**DATA IN THIS EXERCISE**
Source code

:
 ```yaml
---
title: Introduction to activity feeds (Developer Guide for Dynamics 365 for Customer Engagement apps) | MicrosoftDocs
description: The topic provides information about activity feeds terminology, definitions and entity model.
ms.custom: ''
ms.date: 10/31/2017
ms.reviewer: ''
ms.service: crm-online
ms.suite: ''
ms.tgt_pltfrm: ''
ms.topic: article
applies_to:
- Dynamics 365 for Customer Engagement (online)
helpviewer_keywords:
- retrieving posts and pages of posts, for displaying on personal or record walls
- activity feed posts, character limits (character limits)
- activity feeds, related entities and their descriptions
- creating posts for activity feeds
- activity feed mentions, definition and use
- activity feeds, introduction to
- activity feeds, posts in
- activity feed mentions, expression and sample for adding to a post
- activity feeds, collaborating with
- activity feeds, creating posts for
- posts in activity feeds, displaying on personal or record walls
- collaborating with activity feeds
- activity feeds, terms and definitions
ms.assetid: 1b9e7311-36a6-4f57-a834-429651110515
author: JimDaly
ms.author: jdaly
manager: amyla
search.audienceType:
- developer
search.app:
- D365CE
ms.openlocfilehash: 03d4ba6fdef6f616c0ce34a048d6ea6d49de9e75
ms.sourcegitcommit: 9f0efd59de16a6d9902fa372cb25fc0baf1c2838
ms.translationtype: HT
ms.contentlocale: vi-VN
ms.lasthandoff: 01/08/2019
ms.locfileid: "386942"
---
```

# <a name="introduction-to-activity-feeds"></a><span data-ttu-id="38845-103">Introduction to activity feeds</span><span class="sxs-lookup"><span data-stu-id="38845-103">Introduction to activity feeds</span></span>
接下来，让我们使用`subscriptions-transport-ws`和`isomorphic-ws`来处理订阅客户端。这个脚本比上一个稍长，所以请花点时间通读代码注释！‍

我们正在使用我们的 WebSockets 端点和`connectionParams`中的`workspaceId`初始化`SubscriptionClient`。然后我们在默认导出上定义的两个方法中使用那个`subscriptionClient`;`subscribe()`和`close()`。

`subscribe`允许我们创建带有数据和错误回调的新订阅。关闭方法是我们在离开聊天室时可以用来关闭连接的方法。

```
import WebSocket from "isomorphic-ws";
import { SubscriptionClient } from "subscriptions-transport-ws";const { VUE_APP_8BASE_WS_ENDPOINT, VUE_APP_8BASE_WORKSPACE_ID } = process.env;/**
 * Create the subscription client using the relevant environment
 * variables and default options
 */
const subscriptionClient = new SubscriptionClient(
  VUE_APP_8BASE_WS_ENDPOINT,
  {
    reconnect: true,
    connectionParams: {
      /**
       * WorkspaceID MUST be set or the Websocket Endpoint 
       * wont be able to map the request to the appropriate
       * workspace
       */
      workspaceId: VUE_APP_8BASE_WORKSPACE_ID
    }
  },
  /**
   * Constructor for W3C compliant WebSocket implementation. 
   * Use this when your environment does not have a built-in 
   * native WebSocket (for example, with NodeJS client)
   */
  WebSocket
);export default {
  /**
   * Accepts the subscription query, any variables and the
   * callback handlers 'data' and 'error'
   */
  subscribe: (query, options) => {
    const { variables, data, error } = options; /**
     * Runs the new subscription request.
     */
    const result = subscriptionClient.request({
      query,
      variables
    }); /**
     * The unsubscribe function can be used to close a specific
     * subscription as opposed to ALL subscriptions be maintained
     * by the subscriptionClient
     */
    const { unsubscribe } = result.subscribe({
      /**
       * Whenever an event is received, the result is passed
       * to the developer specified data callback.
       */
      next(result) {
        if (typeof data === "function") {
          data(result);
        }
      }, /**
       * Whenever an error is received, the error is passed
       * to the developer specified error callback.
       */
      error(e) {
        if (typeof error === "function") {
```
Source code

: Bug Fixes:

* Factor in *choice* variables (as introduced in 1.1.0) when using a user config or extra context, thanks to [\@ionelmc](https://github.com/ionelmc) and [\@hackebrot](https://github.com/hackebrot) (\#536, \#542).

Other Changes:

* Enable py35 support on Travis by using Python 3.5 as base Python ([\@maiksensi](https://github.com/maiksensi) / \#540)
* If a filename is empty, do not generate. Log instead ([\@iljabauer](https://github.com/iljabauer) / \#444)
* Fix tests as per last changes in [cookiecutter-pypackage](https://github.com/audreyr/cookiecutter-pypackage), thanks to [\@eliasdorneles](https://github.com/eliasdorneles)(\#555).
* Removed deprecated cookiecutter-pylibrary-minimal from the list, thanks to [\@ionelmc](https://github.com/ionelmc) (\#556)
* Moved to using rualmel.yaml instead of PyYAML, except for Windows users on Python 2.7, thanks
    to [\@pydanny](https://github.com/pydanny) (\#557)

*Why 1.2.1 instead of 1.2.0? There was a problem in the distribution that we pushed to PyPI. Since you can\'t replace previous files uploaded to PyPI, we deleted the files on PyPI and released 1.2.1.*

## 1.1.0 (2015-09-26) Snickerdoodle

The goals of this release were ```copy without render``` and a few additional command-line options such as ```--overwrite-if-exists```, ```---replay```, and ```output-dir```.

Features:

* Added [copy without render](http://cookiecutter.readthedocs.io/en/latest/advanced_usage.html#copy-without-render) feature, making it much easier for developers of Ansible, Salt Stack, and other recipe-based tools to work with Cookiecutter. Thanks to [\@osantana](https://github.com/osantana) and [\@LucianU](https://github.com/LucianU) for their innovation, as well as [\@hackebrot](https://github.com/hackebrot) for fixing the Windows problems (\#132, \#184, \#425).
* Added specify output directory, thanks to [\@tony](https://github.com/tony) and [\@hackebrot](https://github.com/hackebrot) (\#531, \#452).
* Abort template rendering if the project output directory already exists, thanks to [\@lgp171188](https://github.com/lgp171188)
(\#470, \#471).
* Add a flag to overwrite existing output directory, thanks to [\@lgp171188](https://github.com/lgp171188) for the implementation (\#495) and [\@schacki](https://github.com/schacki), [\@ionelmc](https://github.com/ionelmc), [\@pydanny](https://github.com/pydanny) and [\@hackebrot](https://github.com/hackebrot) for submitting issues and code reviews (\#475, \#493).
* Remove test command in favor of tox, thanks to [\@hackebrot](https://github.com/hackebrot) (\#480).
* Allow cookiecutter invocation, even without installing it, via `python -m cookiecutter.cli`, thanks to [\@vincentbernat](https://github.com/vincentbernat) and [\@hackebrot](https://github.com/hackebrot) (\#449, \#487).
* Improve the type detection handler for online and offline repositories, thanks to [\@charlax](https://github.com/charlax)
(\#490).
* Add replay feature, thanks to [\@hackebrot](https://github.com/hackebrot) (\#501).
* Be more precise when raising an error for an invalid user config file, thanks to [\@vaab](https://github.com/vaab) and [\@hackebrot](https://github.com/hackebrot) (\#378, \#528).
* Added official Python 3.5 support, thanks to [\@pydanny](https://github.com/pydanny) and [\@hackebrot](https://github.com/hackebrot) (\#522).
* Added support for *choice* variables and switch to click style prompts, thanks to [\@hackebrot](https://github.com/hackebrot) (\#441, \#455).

**HOW TO COMPLETE THIS TASK**
Could you return all lines from the data above that contain the string "typeof"?

**EXERCISE RESPONSE**
        if (typeof data === "function") {
        if (typeof error === "function") {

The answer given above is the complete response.